Setelah semalam tak tidur, besok paginya-hari Minggu Bapak Lutus masih uring uringan. Dan, untuk pertama kalinya dia lupa ke gereja. Sepanjang hari kerjanya hanya uring-uringan atau duduk berwajah mendung. Makan tanpa selera, minum tidak disentuhnya. Malamnya dia tidak tidur lagi.

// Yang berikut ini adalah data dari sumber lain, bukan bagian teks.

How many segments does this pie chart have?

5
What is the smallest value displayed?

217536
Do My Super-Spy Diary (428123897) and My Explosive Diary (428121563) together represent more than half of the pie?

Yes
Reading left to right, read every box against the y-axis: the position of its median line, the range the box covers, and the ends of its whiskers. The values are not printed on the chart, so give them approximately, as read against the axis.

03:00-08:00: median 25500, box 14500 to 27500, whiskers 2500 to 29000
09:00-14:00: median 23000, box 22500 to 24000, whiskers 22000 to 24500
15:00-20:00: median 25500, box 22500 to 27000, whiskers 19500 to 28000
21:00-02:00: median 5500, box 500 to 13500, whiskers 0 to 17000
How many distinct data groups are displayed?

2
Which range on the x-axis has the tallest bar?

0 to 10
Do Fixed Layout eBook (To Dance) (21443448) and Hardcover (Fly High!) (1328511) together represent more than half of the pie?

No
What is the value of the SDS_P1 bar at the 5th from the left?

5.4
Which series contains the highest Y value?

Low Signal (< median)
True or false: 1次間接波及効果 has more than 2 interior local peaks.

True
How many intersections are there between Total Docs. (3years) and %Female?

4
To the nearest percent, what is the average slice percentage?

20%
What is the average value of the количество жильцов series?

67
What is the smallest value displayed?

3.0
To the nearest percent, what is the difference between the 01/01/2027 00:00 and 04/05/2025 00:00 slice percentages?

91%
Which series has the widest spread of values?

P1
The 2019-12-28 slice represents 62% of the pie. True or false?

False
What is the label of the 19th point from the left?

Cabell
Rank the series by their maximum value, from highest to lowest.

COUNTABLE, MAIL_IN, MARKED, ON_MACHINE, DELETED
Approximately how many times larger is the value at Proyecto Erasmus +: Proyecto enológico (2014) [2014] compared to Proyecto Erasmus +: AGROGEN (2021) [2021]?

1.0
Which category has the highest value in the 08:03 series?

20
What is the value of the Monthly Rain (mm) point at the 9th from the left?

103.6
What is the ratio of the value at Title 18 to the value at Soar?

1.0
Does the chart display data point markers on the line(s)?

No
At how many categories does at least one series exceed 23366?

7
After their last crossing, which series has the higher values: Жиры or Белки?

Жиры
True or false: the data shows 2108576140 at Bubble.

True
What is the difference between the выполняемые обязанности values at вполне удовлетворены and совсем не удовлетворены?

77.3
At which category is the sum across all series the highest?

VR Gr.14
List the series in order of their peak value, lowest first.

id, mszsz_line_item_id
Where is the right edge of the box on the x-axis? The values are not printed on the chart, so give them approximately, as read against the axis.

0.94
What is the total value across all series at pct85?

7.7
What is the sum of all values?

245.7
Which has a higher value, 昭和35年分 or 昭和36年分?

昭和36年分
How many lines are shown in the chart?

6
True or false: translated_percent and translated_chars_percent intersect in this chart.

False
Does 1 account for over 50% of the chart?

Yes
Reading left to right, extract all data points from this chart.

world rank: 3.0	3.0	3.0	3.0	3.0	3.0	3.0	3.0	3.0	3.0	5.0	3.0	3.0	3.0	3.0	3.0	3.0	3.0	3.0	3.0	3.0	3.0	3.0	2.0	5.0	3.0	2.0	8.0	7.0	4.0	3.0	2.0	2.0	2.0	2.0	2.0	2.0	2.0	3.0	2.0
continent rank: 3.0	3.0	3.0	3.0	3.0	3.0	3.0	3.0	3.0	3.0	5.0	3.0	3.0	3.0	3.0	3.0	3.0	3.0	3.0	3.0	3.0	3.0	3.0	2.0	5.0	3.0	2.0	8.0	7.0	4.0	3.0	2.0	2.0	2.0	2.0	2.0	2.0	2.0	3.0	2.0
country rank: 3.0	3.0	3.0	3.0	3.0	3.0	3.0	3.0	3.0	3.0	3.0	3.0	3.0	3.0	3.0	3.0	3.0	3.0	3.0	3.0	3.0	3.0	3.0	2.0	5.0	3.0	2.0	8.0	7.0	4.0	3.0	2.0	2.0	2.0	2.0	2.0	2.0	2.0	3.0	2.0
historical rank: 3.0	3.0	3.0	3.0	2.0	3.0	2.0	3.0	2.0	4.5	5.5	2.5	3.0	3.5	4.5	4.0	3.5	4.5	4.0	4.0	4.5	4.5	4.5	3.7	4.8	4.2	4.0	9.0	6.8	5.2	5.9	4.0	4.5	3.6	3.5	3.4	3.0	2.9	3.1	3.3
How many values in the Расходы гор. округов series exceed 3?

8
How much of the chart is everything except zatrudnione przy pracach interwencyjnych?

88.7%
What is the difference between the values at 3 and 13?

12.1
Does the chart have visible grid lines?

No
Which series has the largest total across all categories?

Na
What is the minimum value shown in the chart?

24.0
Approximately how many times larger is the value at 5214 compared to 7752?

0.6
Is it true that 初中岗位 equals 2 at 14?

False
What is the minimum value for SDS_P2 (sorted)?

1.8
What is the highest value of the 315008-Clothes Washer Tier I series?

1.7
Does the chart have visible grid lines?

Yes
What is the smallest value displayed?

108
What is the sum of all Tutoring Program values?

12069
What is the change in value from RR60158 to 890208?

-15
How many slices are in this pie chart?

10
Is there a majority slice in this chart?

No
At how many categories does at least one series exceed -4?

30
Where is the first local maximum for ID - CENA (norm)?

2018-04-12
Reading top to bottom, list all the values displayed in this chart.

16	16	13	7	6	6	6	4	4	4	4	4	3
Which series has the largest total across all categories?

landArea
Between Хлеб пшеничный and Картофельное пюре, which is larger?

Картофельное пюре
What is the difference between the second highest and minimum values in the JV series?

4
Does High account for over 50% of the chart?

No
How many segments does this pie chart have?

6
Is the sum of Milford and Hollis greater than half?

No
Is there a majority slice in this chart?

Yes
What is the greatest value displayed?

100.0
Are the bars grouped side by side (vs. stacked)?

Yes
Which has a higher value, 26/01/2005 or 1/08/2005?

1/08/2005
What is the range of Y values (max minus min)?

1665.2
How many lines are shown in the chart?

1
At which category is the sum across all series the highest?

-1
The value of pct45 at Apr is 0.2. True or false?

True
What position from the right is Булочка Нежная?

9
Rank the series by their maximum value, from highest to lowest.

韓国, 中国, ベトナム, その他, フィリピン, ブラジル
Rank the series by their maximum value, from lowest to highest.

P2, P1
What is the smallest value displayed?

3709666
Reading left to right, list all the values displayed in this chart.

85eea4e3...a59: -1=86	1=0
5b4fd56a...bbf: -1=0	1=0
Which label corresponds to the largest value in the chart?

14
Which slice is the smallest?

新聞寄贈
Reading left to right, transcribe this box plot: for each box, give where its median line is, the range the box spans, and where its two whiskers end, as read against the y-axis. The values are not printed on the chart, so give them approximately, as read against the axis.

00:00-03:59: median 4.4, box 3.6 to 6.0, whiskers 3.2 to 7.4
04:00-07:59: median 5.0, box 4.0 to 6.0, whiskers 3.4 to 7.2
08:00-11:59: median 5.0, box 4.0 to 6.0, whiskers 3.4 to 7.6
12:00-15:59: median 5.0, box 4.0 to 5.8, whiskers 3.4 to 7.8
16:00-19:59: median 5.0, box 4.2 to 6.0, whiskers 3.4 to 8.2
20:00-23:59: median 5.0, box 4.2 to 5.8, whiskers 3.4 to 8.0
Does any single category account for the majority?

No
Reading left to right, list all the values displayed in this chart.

Keesokan harinya  seisi rumah gempar. Istrinya menemukan dia sedang berdiri kaku di belakang jendela dalam kamarnya, dengan kepala menoleh ke belakang, dan sudah mati. Kulitnya begitu kering dan bergaram.
Pada pertemuan minggu berikutnya, sekali ini di rumah Bapak Netano, seseorang mengatakan: “Sekarang saya mengetahui, kenapa bininya Lut dalam peristiwa Sodom dan Gomora, menoleh ke belakang dan jadi tiang garam.”
“Mengapa?” Tanya Bapak Netano yang hadir juga ketika Bapak Lutus almarhum memberi wejangan Sodom dan Gomora.
“Rupanya ketika meninggalkan rumahnya, dipertengahan jalan, bininya Lut teringat kepada harta bendanya yang ditinggalakannya dank arena itu ia menoleh ke belakang, lalu jadi tiang garam.”
Lalu semuanya teringat kepada Bapak Lutus almarhum dengan sepeda motornya. Mereka mengangguk-angguk.